* **Task brief**
Would you print the full listing word for word?

* **Data for this exercise**

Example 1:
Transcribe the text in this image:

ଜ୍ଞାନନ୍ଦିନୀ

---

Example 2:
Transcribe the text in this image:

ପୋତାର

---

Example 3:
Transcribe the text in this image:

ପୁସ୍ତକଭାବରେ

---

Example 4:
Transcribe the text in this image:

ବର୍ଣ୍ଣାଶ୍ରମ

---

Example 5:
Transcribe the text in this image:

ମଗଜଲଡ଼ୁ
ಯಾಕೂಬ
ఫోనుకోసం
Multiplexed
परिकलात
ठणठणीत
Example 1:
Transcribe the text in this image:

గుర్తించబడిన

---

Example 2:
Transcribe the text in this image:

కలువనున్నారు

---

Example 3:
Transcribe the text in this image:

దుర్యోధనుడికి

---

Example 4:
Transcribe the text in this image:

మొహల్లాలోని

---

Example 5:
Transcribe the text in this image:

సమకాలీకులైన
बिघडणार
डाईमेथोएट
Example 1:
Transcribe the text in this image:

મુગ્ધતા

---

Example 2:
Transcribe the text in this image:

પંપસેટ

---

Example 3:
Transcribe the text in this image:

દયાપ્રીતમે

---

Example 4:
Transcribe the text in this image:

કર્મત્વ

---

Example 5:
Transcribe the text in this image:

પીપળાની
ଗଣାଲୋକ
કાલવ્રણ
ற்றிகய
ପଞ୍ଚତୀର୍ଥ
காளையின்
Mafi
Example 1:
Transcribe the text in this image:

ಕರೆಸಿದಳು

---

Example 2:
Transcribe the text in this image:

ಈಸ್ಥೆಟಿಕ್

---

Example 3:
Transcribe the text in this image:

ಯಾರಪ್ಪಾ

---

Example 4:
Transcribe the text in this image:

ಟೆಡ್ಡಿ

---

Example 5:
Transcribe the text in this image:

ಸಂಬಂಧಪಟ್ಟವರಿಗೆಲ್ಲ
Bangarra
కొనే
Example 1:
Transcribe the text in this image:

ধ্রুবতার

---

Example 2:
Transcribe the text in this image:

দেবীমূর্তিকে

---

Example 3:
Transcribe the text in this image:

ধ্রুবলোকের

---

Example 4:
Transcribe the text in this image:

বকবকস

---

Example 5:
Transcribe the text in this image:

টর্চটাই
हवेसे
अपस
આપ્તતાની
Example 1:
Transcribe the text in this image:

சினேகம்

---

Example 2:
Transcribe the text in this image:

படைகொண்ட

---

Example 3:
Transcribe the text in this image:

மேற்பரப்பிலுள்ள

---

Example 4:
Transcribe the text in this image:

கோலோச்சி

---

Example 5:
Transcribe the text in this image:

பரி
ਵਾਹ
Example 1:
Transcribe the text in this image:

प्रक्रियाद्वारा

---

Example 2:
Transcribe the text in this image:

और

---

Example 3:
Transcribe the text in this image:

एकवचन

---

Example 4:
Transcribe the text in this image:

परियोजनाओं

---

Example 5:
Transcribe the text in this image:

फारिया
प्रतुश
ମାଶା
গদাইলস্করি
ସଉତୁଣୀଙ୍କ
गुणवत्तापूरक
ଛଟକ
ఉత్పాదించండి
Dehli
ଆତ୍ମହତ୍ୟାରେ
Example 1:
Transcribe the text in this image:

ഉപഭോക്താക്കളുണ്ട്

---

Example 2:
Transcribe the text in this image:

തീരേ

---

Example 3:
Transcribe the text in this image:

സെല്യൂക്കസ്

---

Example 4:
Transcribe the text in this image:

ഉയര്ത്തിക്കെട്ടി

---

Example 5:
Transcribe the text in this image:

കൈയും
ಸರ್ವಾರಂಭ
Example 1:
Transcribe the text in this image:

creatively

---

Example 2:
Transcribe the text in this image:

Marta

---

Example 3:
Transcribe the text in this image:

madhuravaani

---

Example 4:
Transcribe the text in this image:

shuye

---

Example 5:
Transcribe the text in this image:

* **Your solution**
Example 1:
Transcribe the text in this image:

ଜ୍ଞାନନ୍ଦିନୀ

---

Example 2:
Transcribe the text in this image:

ପୋତାର

---

Example 3:
Transcribe the text in this image:

ପୁସ୍ତକଭାବରେ

---

Example 4:
Transcribe the text in this image:

ବର୍ଣ୍ଣାଶ୍ରମ

---

Example 5:
Transcribe the text in this image:

ମଗଜଲଡ଼ୁ
ಯಾಕೂಬ
ఫోనుకోసం
Multiplexed
परिकलात
ठणठणीत
Example 1:
Transcribe the text in this image:

గుర్తించబడిన

---

Example 2:
Transcribe the text in this image:

కలువనున్నారు

---

Example 3:
Transcribe the text in this image:

దుర్యోధనుడికి

---

Example 4:
Transcribe the text in this image:

మొహల్లాలోని

---

Example 5:
Transcribe the text in this image:

సమకాలీకులైన
बिघडणार
डाईमेथोएट
Example 1:
Transcribe the text in this image:

મુગ્ધતા

---

Example 2:
Transcribe the text in this image:

પંપસેટ

---

Example 3:
Transcribe the text in this image:

દયાપ્રીતમે

---

Example 4:
Transcribe the text in this image:

કર્મત્વ

---

Example 5:
Transcribe the text in this image:

પીપળાની
ଗଣାଲୋକ
કાલવ્રણ
ற்றிகய
ପଞ୍ଚତୀର୍ଥ
காளையின்
Mafi
Example 1:
Transcribe the text in this image:

ಕರೆಸಿದಳು

---

Example 2:
Transcribe the text in this image:

ಈಸ್ಥೆಟಿಕ್

---

Example 3:
Transcribe the text in this image:

ಯಾರಪ್ಪಾ

---

Example 4:
Transcribe the text in this image:

ಟೆಡ್ಡಿ

---

Example 5:
Transcribe the text in this image:

ಸಂಬಂಧಪಟ್ಟವರಿಗೆಲ್ಲ
Bangarra
కొనే
Example 1:
Transcribe the text in this image:

ধ্রুবতার

---

Example 2:
Transcribe the text in this image:

দেবীমূর্তিকে

---

Example 3:
Transcribe the text in this image:

ধ্রুবলোকের

---

Example 4:
Transcribe the text in this image:

বকবকস

---

Example 5:
Transcribe the text in this image:

টর্চটাই
हवेसे
अपस
આપ્તતાની
Example 1:
Transcribe the text in this image:

சினேகம்

---

Example 2:
Transcribe the text in this image:

படைகொண்ட

---

Example 3:
Transcribe the text in this image:

மேற்பரப்பிலுள்ள

---

Example 4:
Transcribe the text in this image:

கோலோச்சி

---

Example 5:
Transcribe the text in this image:

பரி
ਵਾਹ
Example 1:
Transcribe the text in this image:

प्रक्रियाद्वारा

---

Example 2:
Transcribe the text in this image:

और

---

Example 3:
Transcribe the text in this image:

एकवचन

---

Example 4:
Transcribe the text in this image:

परियोजनाओं

---

Example 5:
Transcribe the text in this image:

फारिया
प्रतुश
ମାଶା
গদাইলস্করি
ସଉତୁଣୀଙ୍କ
गुणवत्तापूरक
ଛଟକ
ఉత్పాదించండి
Dehli
ଆତ୍ମହତ୍ୟାରେ
Example 1:
Transcribe the text in this image:

ഉപഭോക്താക്കളുണ്ട്

---

Example 2:
Transcribe the text in this image:

തീരേ

---

Example 3:
Transcribe the text in this image:

സെല്യൂക്കസ്

---

Example 4:
Transcribe the text in this image:

ഉയര്ത്തിക്കെട്ടി

---

Example 5:
Transcribe the text in this image:

കൈയും
ಸರ್ವಾರಂಭ
Example 1:
Transcribe the text in this image:

creatively

---

Example 2:
Transcribe the text in this image:

Marta

---

Example 3:
Transcribe the text in this image:

madhuravaani

---

Example 4:
Transcribe the text in this image:

shuye

---

Example 5:
Transcribe the text in this image:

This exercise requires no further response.